“Todo mundo tem duas vidas. A segunda começa no momento em que você descobre que só tem uma.” Impossível não começar a falar dessa HQ por essa citação que resume tão bem a trama do livro e nos faz imediatamente refletir sobre as nossas existências.
Já tem um tempo que eu venho, com perdão do meu linguajar rebuscado, babando o ovo da Editora Nemo e em boa parte por causa de títulos como esse, que, se não fosse por eles, possivelmente jamais seriam publicados por aqui. Duas Vidas é mais um na sucessiva linha de acertos dessa editora que merece a sua atenção.
A trama é bem simples: um sujeito que leva uma vida muito regrada sem qualquer extravagâncias, descobre que tem um câncer terminal. Influenciado pelo irmão – seu oposto completo em personalidade – resolve largar tudo e viver seus últimos dias livre das suas preocupações antigas e se arriscando um pouco mais.
O que poderia parecer uma história sombria e deprê, gera uma trama leve, com diálogos interessantes, momentos divertidos e, ainda que triste em algum aspecto, com direito a um final feliz. Mais importante do que te levar do ponto A ao ponto B, esse miolo é a essência do livro, te apresentando personagens verdadeiros, lugares reais, que te deixam com a sensação de ter vivido aquela jornada de um jeito muito pessoal.

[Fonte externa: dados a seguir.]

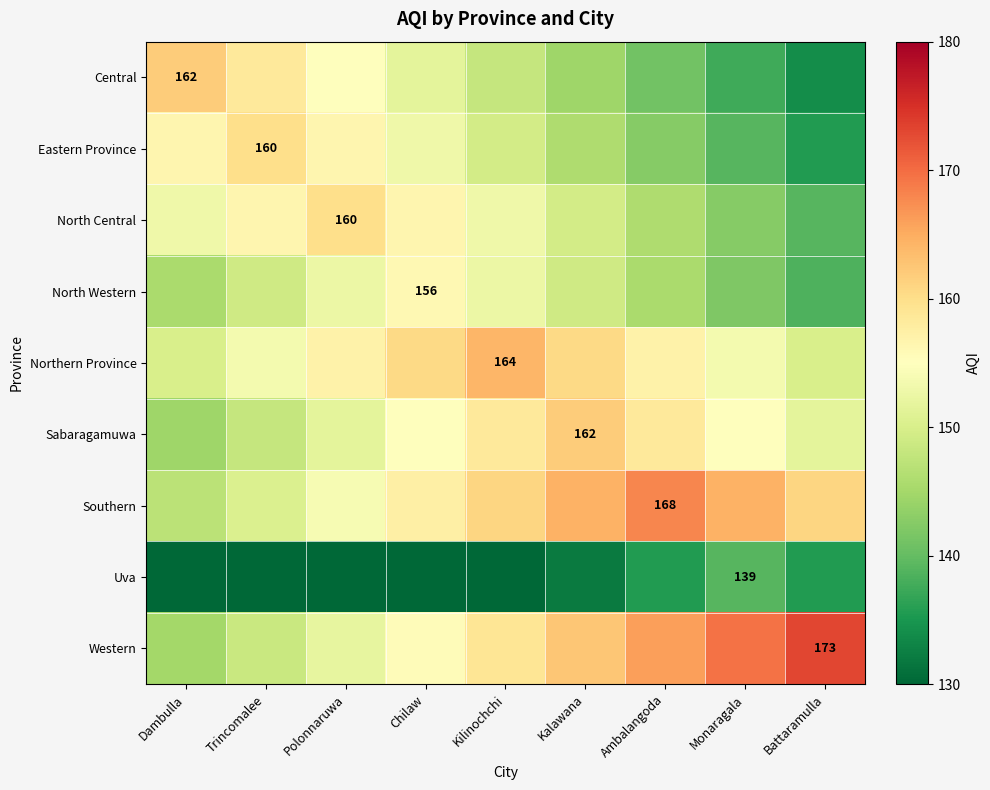

What is the total value across all series at Monaragala?

1342.5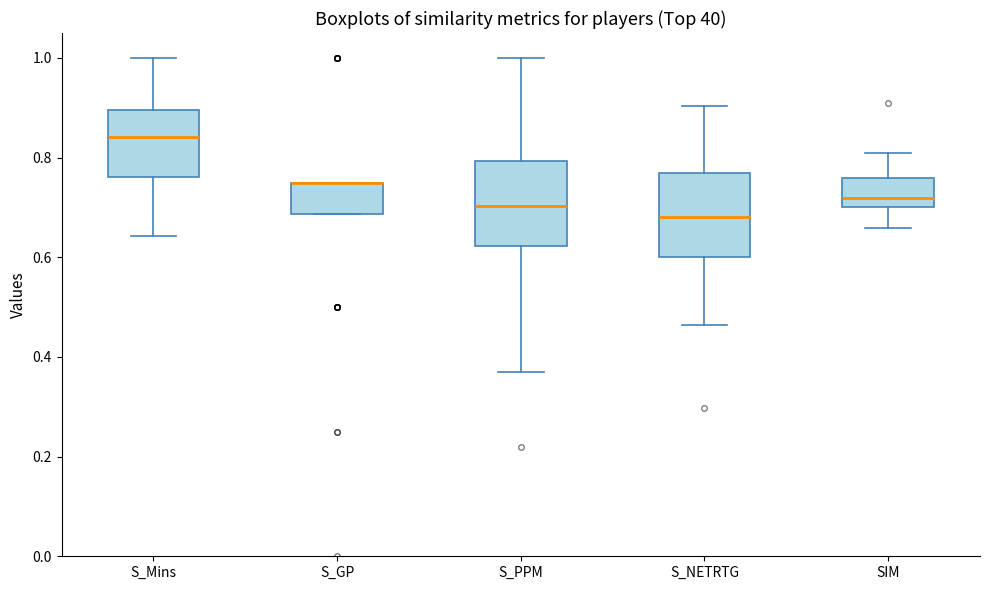

Where does the lower whisker of the box for S_NETRTG end on the y-axis? The values are not printed on the chart, so give them approximately, as read against the axis.

0.46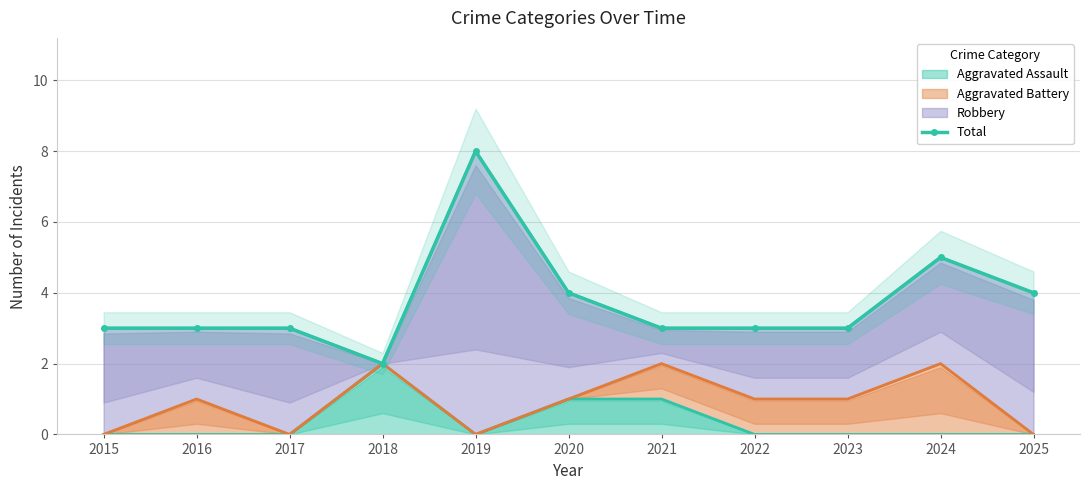

What is the sum of the values at 2015 and 2025?

7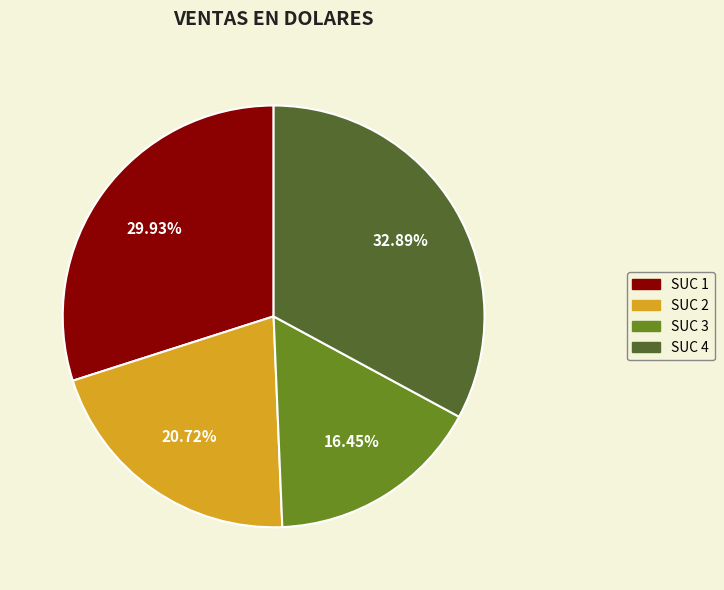

Rank the categories by value from highest to lowest.

SUC 4, SUC 1, SUC 2, SUC 3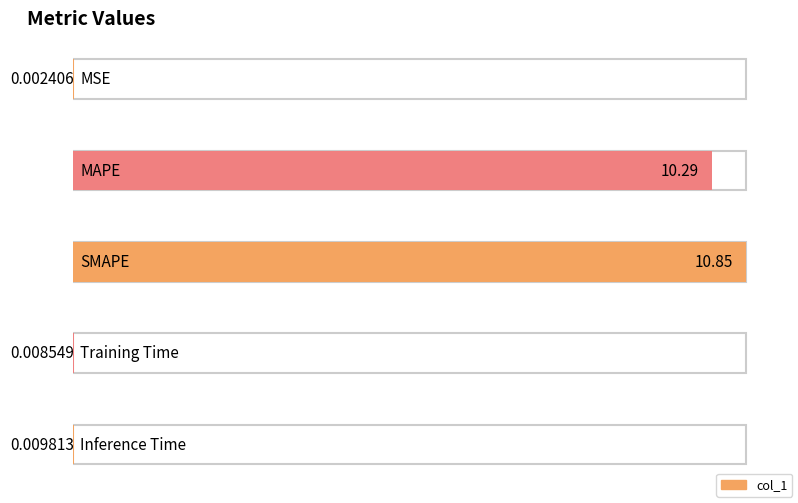

Reading left to right, transcribe all the data shown in this chart.

0.0	10.3	10.9	0.0	0.0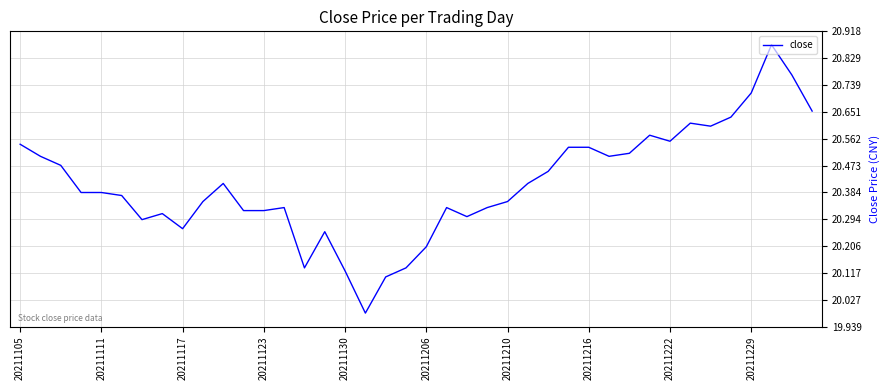

Does the chart have visible grid lines?

Yes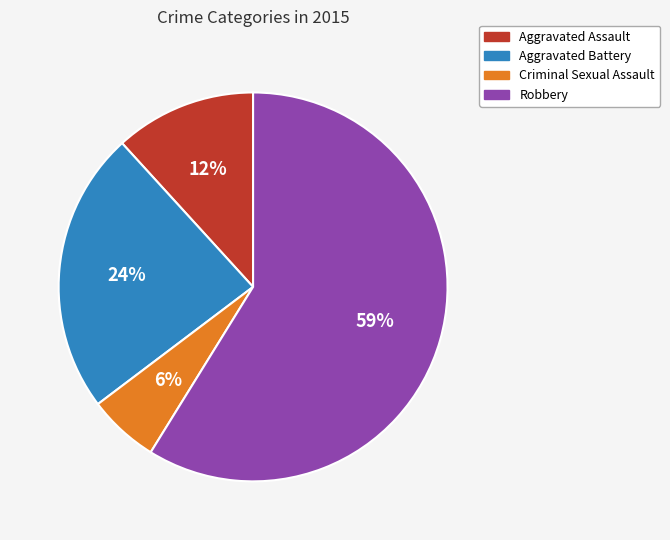

To the nearest percent, what is the difference between the Criminal Sexual Assault and Aggravated Battery slice percentages?

18%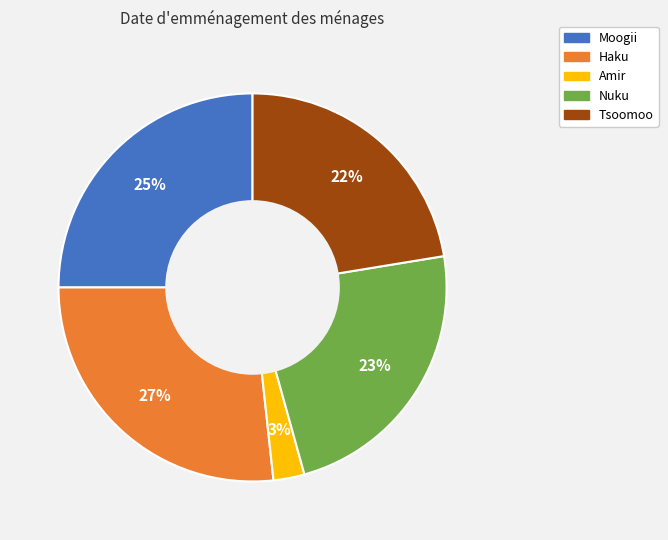

Is it true that Amir is 3% of the pie?

True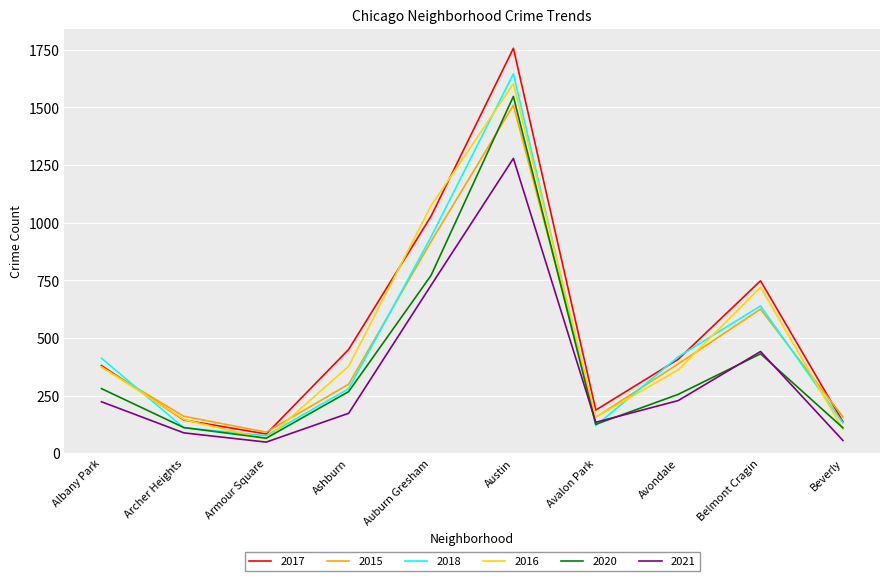

What is the total value across all series at Avondale?

2056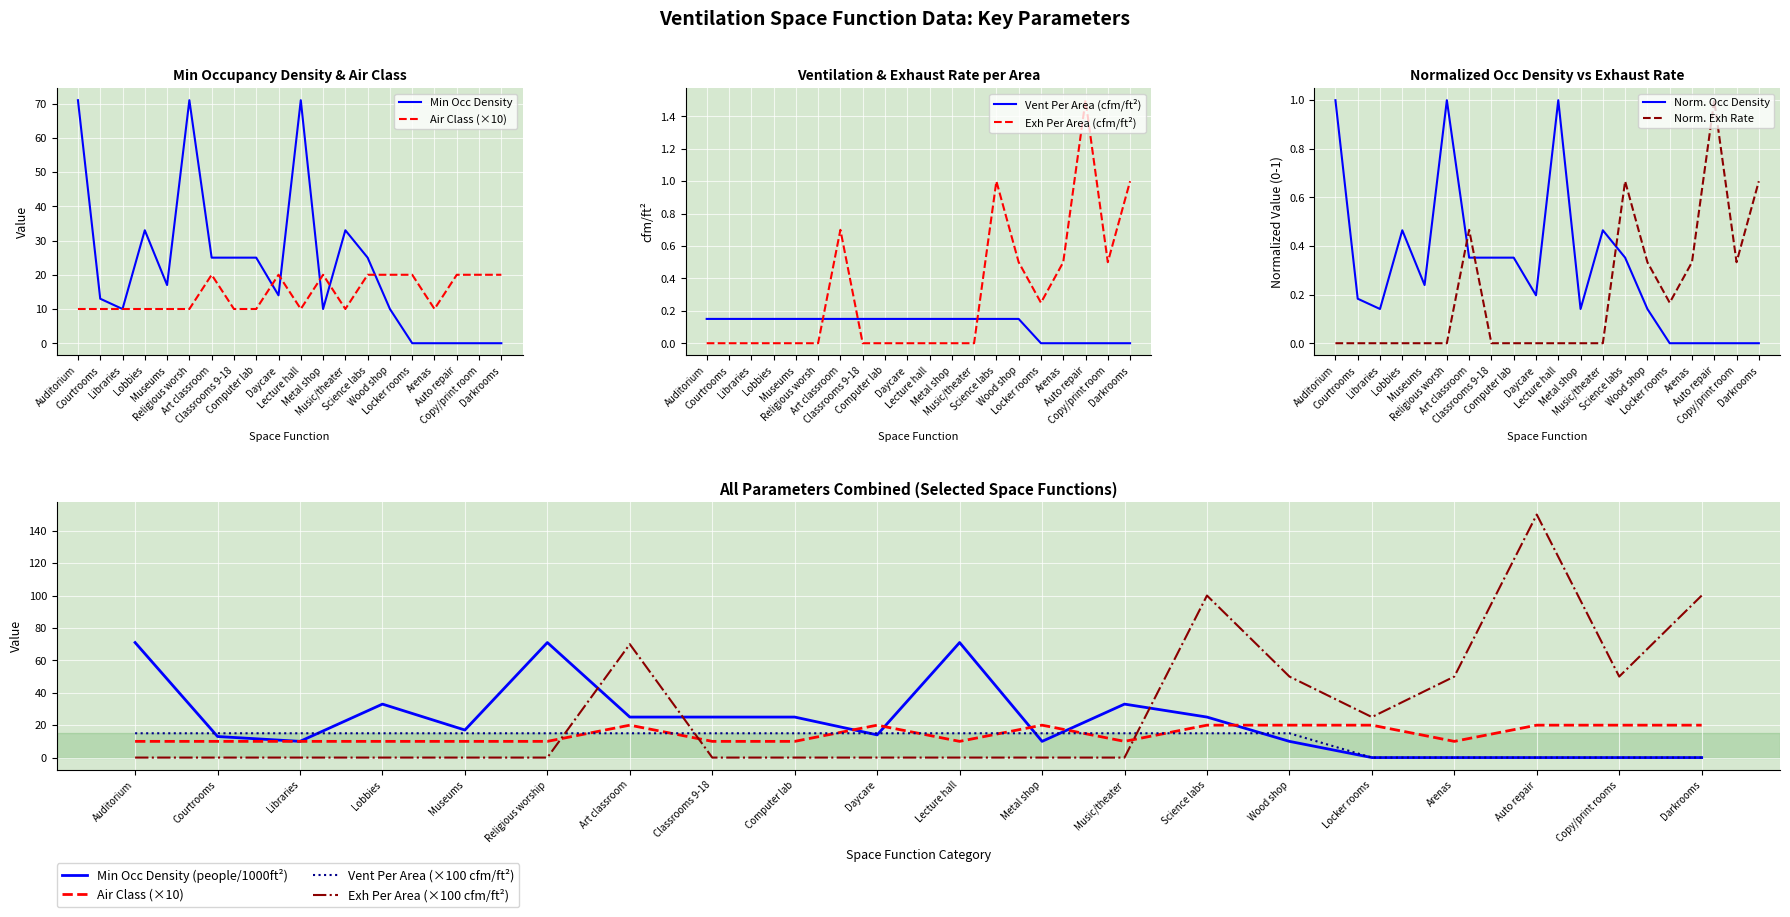

How many times do Exh Per Area (cfm/ft²) and Vent Per Area (cfm/ft²) cross each other?

3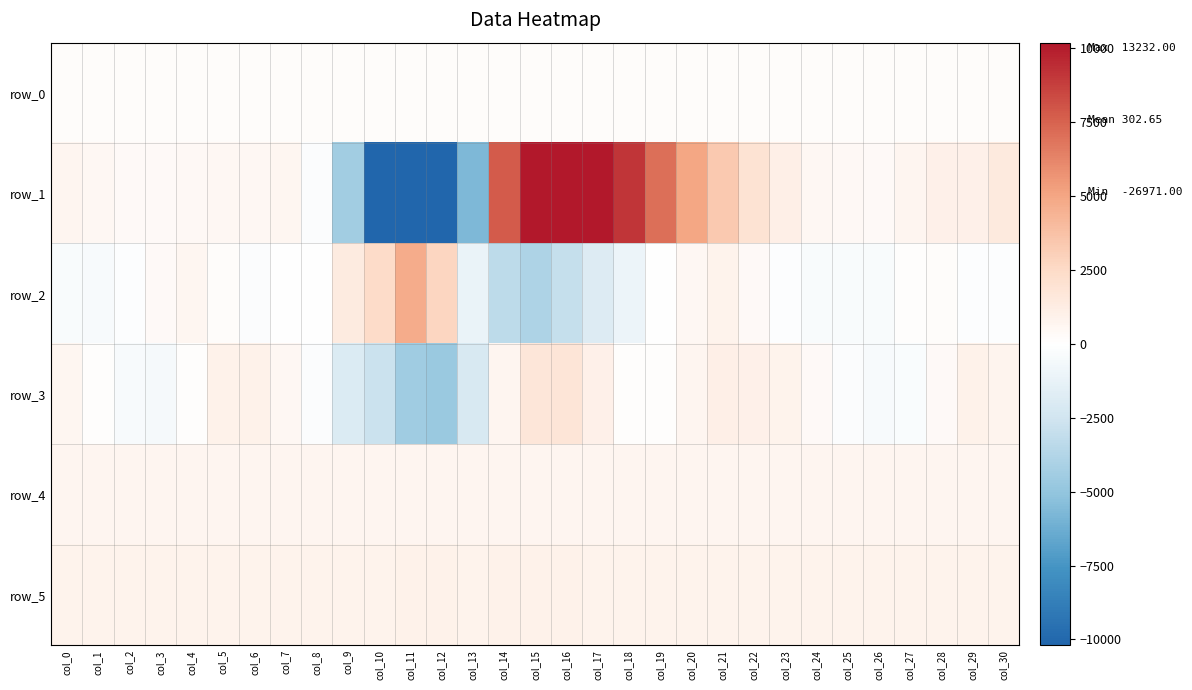

Where does the row_2 series first go above -113?

col_3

Aliás, o autor intercala cada capítulo com um flashback de algum momento pessoal e marcante do passado do protagonista, que nos ajuda a entender melhor sobre a sua vida e suas motivações.
Tudo isso é feito com o brilhante uso das cores (os flashbacks tem um leve ar “amarelado”, enquanto o presente possui um tom mais duro, documental). A arte é simples e genial. Como adepto nítido da linha clara belga que criou o Tintin, Fabien Toulmé consegue muito com muito pouco, criando expressões e locações com nada além do necessário. Parece que os quadrinhos tomam vida e viram animação na sua frente.
Essa é uma excelente recomendação pra quem precisa de uma pausa do estrionismo super heróico, ou pra quem acha que os quadrinhos são sempre a mesma coisa.
Vamos a algumas vantagens e desvantagens:

- Saiu no Brasil, pela Editora Nemo, que tem excelente entrada em livrarias, então não deve ser nada difícil achar por aí
- Arte linda
- História comovente
- MAS SEM SER TRISTE PRA C%¨%$¨LHO! (Acho isso importante, não suporto história deprê, foi mal)
- Um volume só. Comprou, leu, completou. E provavelmente você vai querer ler de novo.
- Leitura rápida e fluida

- Se você espera que alguém atire raio laser dos olhos, esse talvez não seja o quadrinho para você
- Para algumas sutilezas é importante entender as diferenças culturais entre nós e os franceses e belgas. Coisas que para nós não são nada demais, para muitos por lá são motivos de enrubescimento (uau, escrevi essa palavra achando que o corretor ia acusar e, pra minha surpresa, ela existe mesmo!)
Quadrinhos podem ser uma maravilhosa ferramenta de reflexão! Você não acha?